Beginning in September, the administration will execute the policy through a phased approach by further restricting places on campus where tobacco can be used, with four or five spaces where smoking is permitted. By Sept. 2013, the College hopes to be entirely tobacco-free. “We have been tightening the restrictions on the use of tobacco on campus for about a decade, and this is a direction that many institutions are going in,” Adams said.

Acknowledging that this change will be a trying adjustment for some, the administration promised to provide support for programs that help people move away from dependence on tobacco products. Adams is “eager…to work with students on the implementation of this policy.”

Responding to East Quad Dorm President Monica Davis’s ’13 question regarding enforcement of the policy, Adams said, “We all have to be enforcers of this…I think the most powerful expression of enforcement will be the weight of public opinion.”
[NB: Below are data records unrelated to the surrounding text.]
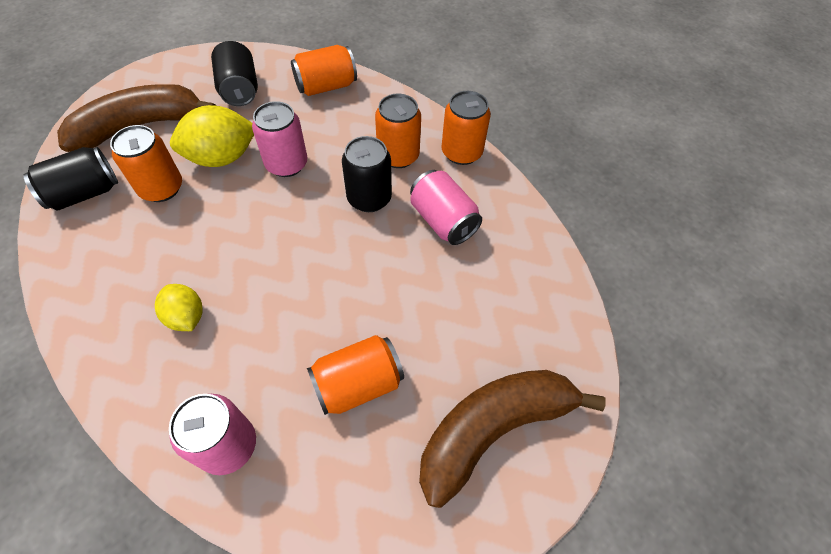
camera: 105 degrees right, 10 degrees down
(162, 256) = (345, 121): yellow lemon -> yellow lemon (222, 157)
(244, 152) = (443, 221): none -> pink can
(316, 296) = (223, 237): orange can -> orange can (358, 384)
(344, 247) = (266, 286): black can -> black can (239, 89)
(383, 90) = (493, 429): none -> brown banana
Class of 2015 Co-President Justin Deckert expressed his concern that tobacco users will begin to smoke inside dorms as a result of a tobacco ban. Relating the policy to the issue of student accountability, Adams replied that students should stand up for themselves in that instance because “that’s a much more direct threat to your health,” he said.

The idea of a phased tobacco ban evoked mixed responses from SGA members. “I think it’s a personal choice, and I personally don’t think the College should be telling people what they can or cannot do in their personal lives,” Marriner Dorm President Bowen Tretheway ’14 said. “We’re all old enough to know the health concerns and risks.”

On the other hand, Class of 2012 Co-President Tracy Tomlinson said, “It just seems really out of place when you see somebody smoking at Colby.” Class of 2014 Co-President Cole Yaverbaum ’14 expressed a similar sentiment. “Students have a right to make their own decisions, but we also have a right to not have to smell that and not be exposed to it,” Yaverbaum said.

Despite contention on the issue, Adams remained resolute in his determination to see the tobacco ban implemented. “When I got here in 2000, we were still selling cigarettes in the Pub over the counter, and early on in my time here…I said we were going to stop doing this,” he said. “There was a big pushback and it had to do with this question of rights. We got through it, and I think it was the right thing to do.”

Upon the conclusion of the Dean’s Report, SGA began discussing other changes pertinent to the upcoming school year, namely the selection of a 2012-13 Executive Board. President-elect Morgan Lingar ’13 and Vice President-elect Kareem Kalil ’13 appointed Monica Davis ’13 as Publicity Chair, Rachel Jacobs ’13 as Parliamentarian, Jack Mauel ’13 as Residential Life Chair and Anna Caron ’13 as Secretary. The selections received unanimous approval from the President’s Council.

Piper Dorm President Ginger Brooker ’14 proposed the instatement of an independent OASIS dorm president, since the specialty housing is situated on one floor of a larger dorm. As the third floor of East Quad next year, OASIS residents may have different concerns and opinions than other residents in the dorm, and she was concerned about the difficulty for one dorm president to represent all constituents.

Davis opposed this initiative, believing that “as a campus, we should be able to go out of our comfort zone and interact as a community,” but SGA Co-President Justin Rouse ’12 agreed that “when there are differences in lifestyle, it makes it difficult to have all the opinions heard.” After an extremely close roll-call vote, the motion passed.

Rouse announced the recipient of the Cole Harvey Award, an annual honor given to an SGA member who displays particular initiative and dedication. Yaverbaum, who Rouse described as “both [a] creative and a wonderful leader,” accepted the 2012 award.

Rouse also emphasized the importance of SGA approachability and receptiveness. Responding to recent posts about SGA in the Digest of Civil Discourse, he said, “There are always things that we can work on as a group….We are always open.” He stressed the sincerity of SGA members in wanting “to be a voice of the students they represent, and…doing everything they can to be that voice.”